That said, many times when I post a specific recipe, I get a lot of great comments like: “can I substitute Y ingredient for X ingredient?” or “I wish I could make that, but I don’t consume X ingredient” or “I wish I could make this but I don’t know where to get X ingredient” or simply “I don’t like X ingredient”. You get the gist…so although I will post my awesome pumpkin smoothie with options and add ins, I will also give you ideas for entirely different smoothie recipes. This is mix and match folks! :)

This is your smoothie recipe – easy to tailor to your tastes and needs. I give some suggestions, but feel free to improvise. Like chocolate? Add a TBS or two of fair trade cocoa powder (no sugar added). Don’t do sugar? Try stevia, or fruit sweetened smoothies – dried dates are great for this. Want to make it a greenie? Add a handful of spinach or kale. The possibilities are endless!

Here are some of my recent combinations:

raw milk, pumpkin, 1/2 banana, cinnamon, nutmeg, ginger and a little stevia
raw milk, egg, pumpkin puree, almond butter, cinnamon and molasses
coconut milk, avocado, cocoa powder, cinnamon, maple
kefir, soaked almonds, dried dates/figs, frozen berries, vanilla extract

This smoothie recipe is so versatile you can enjoy it for breakfast, a snack, dessert or part of any meal when you need an extra boost.

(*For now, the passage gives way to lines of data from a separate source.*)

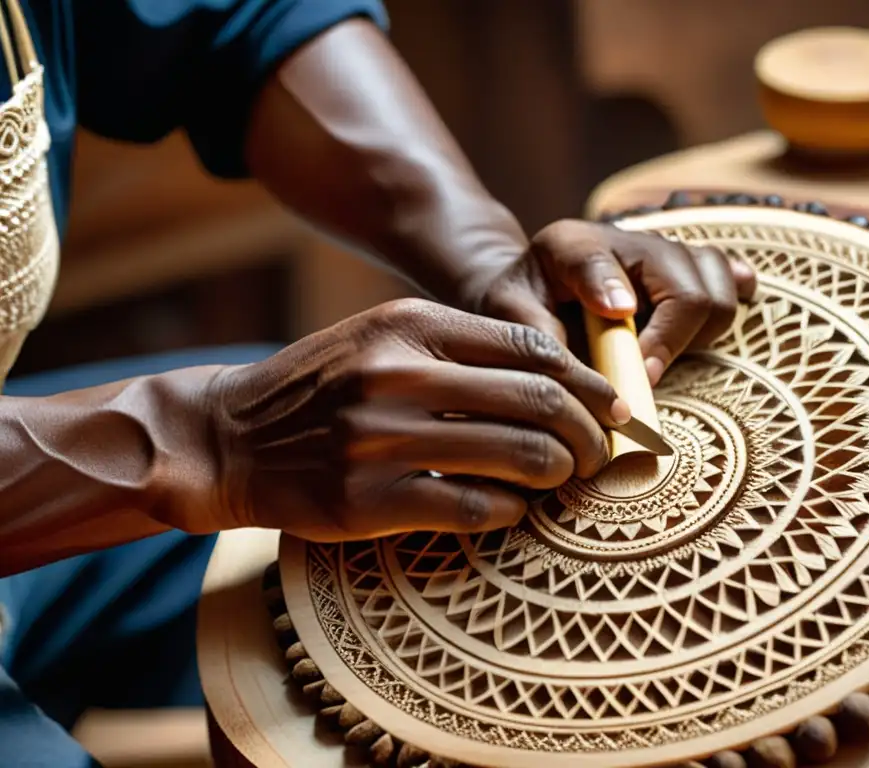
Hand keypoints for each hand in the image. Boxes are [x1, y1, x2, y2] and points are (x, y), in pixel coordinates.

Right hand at [206, 299, 629, 541]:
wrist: (230, 436)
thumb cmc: (322, 386)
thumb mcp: (382, 337)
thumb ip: (460, 346)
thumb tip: (557, 377)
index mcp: (409, 324)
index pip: (531, 348)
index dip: (588, 381)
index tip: (613, 406)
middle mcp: (398, 374)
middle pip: (538, 401)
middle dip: (590, 432)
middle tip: (602, 451)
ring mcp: (381, 438)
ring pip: (518, 455)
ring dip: (560, 472)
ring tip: (566, 478)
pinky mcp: (369, 499)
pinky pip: (475, 508)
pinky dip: (513, 510)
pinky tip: (516, 507)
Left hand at [463, 220, 756, 385]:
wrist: (538, 286)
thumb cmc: (524, 305)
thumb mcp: (509, 314)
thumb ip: (536, 335)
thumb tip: (584, 371)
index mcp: (572, 245)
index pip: (598, 264)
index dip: (621, 311)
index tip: (635, 362)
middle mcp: (629, 238)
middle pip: (689, 290)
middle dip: (671, 343)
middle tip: (641, 379)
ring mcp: (666, 251)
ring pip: (718, 289)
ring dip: (697, 334)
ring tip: (656, 357)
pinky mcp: (691, 266)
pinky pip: (733, 278)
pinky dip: (732, 301)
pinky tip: (703, 327)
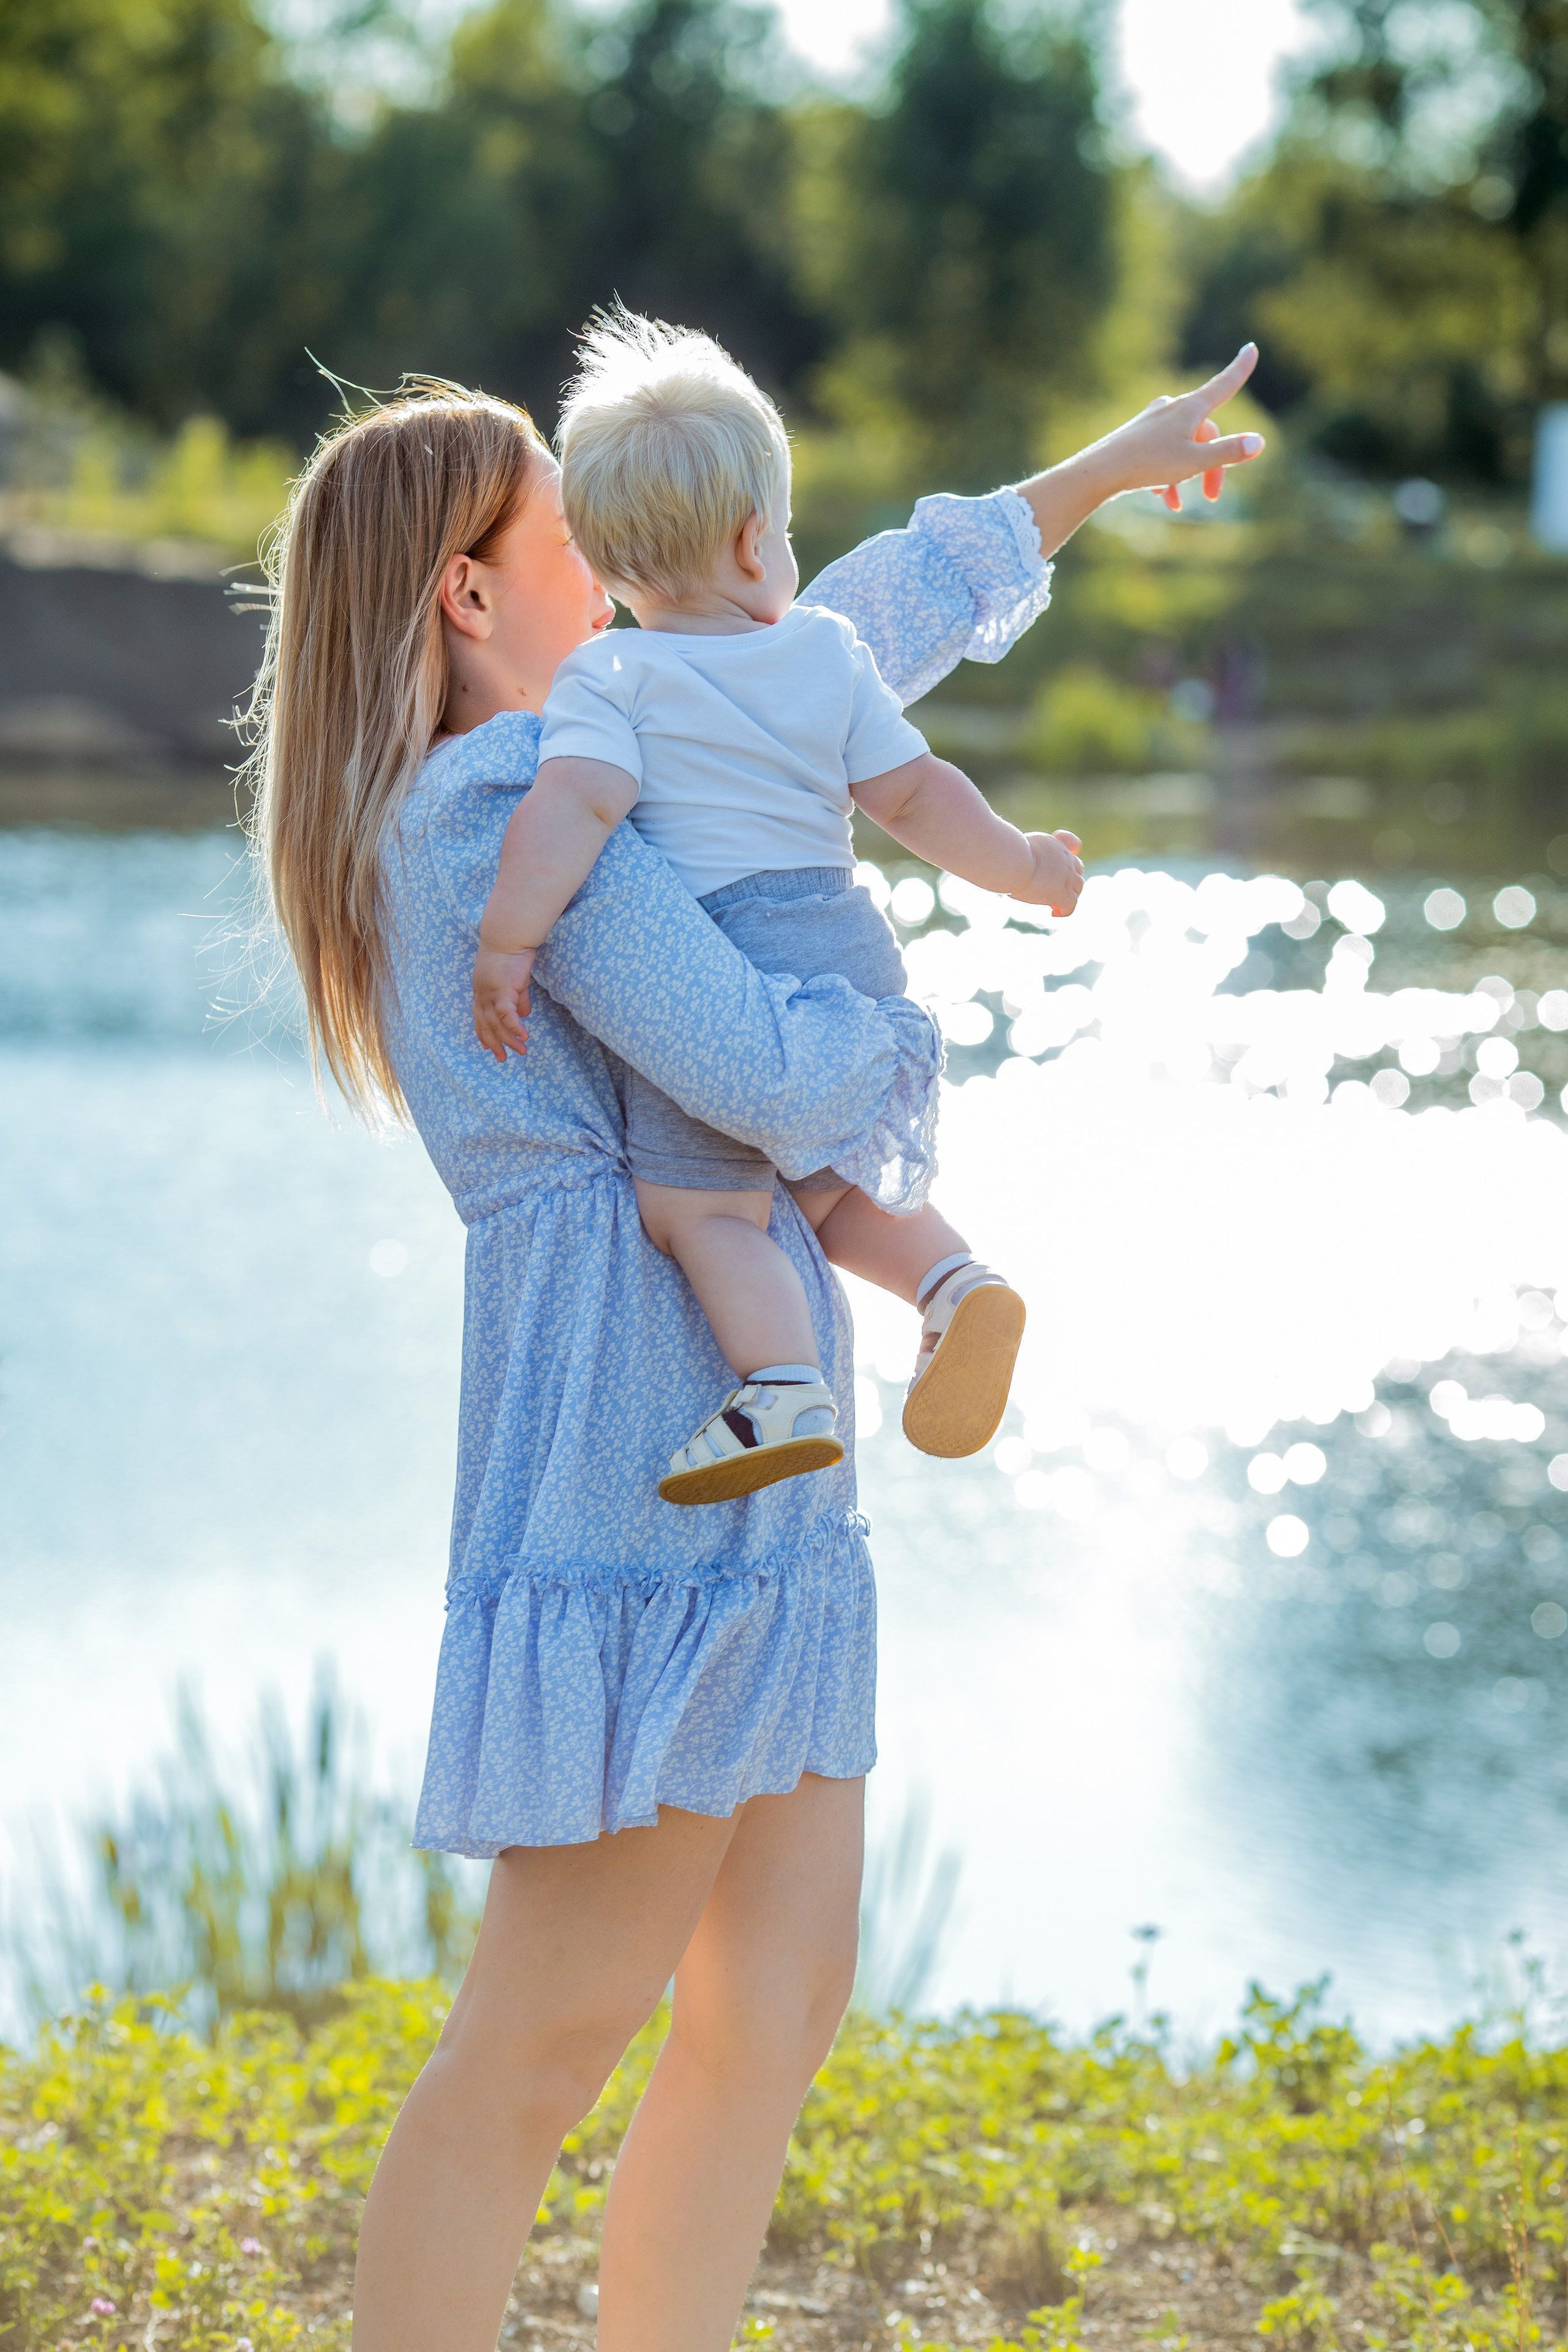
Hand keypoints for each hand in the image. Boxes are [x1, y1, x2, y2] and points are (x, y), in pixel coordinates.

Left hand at [473, 944, 535, 1063]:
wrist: (508, 935)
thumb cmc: (511, 953)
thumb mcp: (514, 979)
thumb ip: (518, 997)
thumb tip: (525, 1014)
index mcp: (481, 990)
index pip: (478, 1016)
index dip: (482, 1032)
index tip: (485, 1046)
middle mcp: (481, 994)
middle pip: (486, 1024)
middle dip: (494, 1043)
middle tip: (502, 1059)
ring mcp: (489, 993)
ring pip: (497, 1023)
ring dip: (508, 1040)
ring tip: (521, 1052)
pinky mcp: (502, 990)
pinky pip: (507, 1014)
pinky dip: (514, 1027)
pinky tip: (523, 1036)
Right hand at [1010, 829, 1083, 915]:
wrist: (1011, 860)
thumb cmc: (1006, 852)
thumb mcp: (1018, 844)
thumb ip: (1025, 850)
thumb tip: (1009, 855)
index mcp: (1054, 844)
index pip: (1071, 850)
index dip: (1065, 863)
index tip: (1054, 871)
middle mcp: (1065, 859)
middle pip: (1077, 870)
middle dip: (1069, 880)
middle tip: (1054, 889)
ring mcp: (1066, 877)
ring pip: (1078, 888)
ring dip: (1069, 895)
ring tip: (1054, 904)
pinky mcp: (1062, 894)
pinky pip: (1071, 905)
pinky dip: (1064, 911)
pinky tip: (1053, 913)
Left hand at [1094, 345, 1265, 509]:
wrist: (1099, 471)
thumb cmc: (1149, 464)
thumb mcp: (1195, 462)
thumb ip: (1228, 453)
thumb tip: (1259, 442)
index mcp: (1190, 408)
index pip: (1224, 384)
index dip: (1240, 368)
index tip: (1251, 347)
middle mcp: (1172, 407)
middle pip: (1205, 434)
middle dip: (1211, 467)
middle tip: (1212, 497)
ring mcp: (1153, 420)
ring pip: (1182, 447)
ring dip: (1185, 477)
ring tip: (1176, 505)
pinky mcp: (1137, 436)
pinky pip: (1161, 454)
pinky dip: (1165, 475)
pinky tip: (1159, 497)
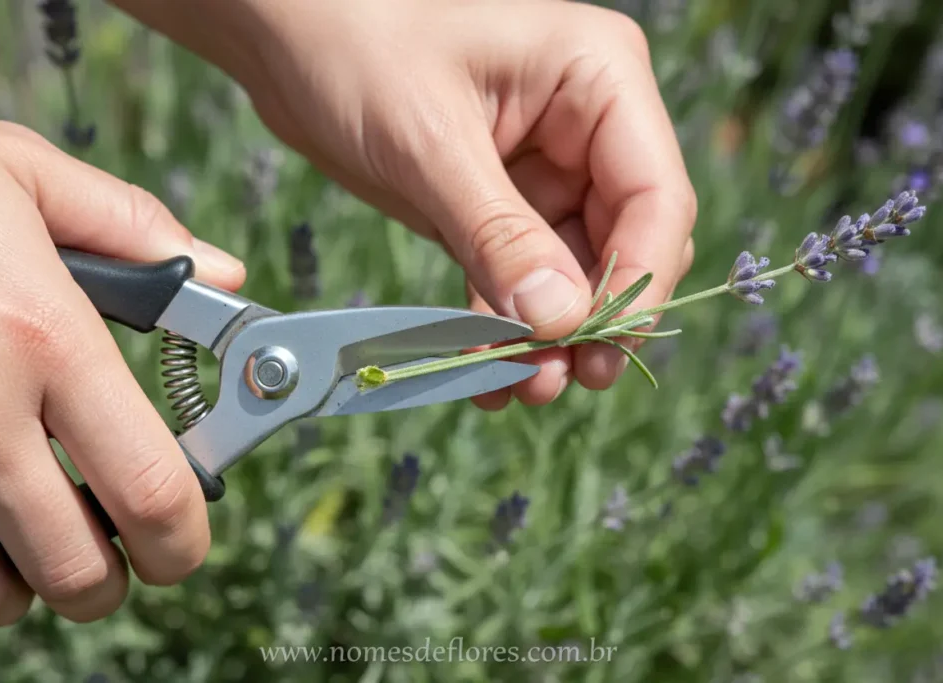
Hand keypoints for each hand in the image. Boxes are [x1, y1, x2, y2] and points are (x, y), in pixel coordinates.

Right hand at [0, 109, 244, 625]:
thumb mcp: (26, 172)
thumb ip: (136, 227)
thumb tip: (225, 277)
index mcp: (43, 335)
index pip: (148, 487)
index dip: (183, 539)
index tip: (184, 542)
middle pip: (75, 569)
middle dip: (114, 578)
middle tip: (120, 549)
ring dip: (32, 580)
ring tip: (41, 533)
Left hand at [114, 0, 695, 407]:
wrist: (286, 38)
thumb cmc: (358, 49)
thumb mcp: (432, 144)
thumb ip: (500, 235)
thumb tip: (561, 321)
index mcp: (599, 79)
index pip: (655, 196)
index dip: (637, 282)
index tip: (599, 346)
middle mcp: (587, 124)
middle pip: (624, 242)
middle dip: (592, 317)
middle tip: (560, 380)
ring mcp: (546, 167)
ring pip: (571, 272)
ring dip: (547, 333)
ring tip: (520, 385)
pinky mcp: (500, 202)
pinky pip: (518, 275)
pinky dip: (502, 323)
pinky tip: (484, 370)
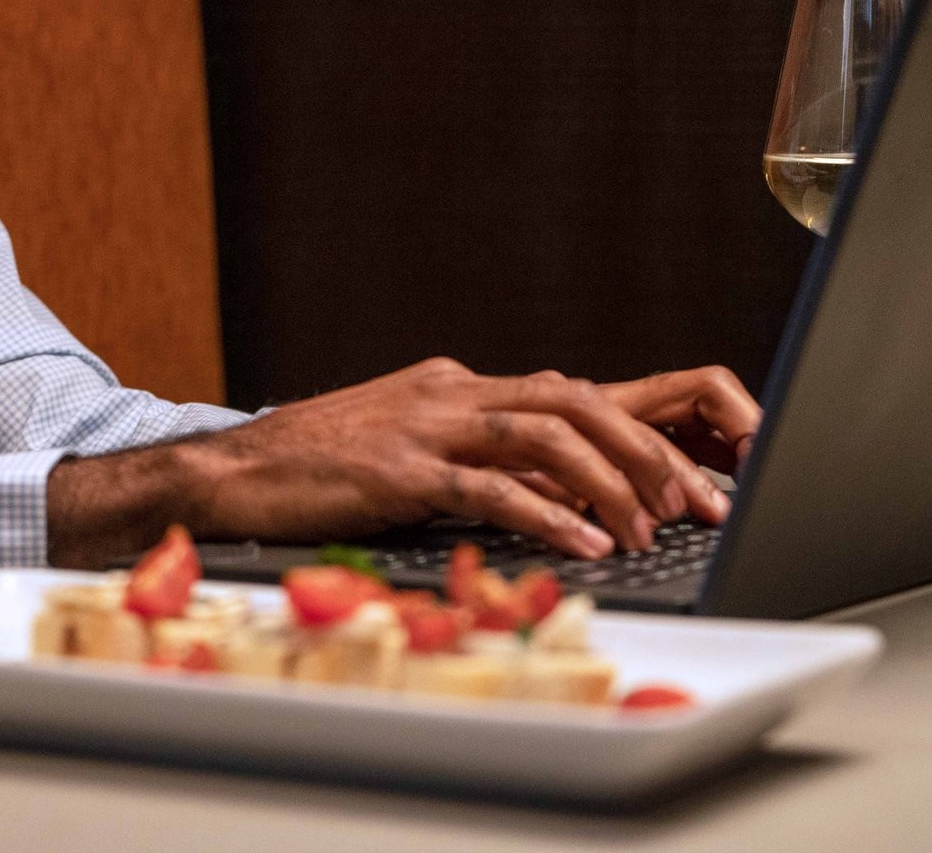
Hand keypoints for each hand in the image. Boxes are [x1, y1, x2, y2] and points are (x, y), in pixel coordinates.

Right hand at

INGREDIENTS: per smoothie (@ 16 oz)

Base liquid: 1 cup liquid – Kefir, Raw Milk, Coconut Milk are good choices
Thickener: 1 banana – I also like using instead 1/2 avocado
Nuts: 3 TBS almond butter – you can use any other nut butter or a handful of soaked nuts – I usually use almonds – click here to understand about the benefits of soaking nuts
Sweetener: 1 TBS 100% pure maple syrup, honey or molasses or 1/8 – ¼ tsp or one or two dried dates (optional)
Optional add ins: ¼ cup of pumpkin puree, 1/4 yogurt, 1/4 berries, 2 TBS cocoa powder, kale or spinach, dash of cinnamon, 1 shot of espresso or ¼ cup of coffee, 1 TBS coconut oil, raw pastured raised chicken egg (do not use conventional eggs from the grocery store), vanilla extract, powdered ginger, nutmeg, etc.
Ice

METHOD:
Place all the liquids in your blender first. Then add the fruit, butters, oils and nuts and then the cinnamon. Process on medium speed until well mixed, then start adding ice, a handful at a time, gradually, until the smoothie is at your desired consistency. I usually turn up the speed to high during the ice process. Pour and enjoy!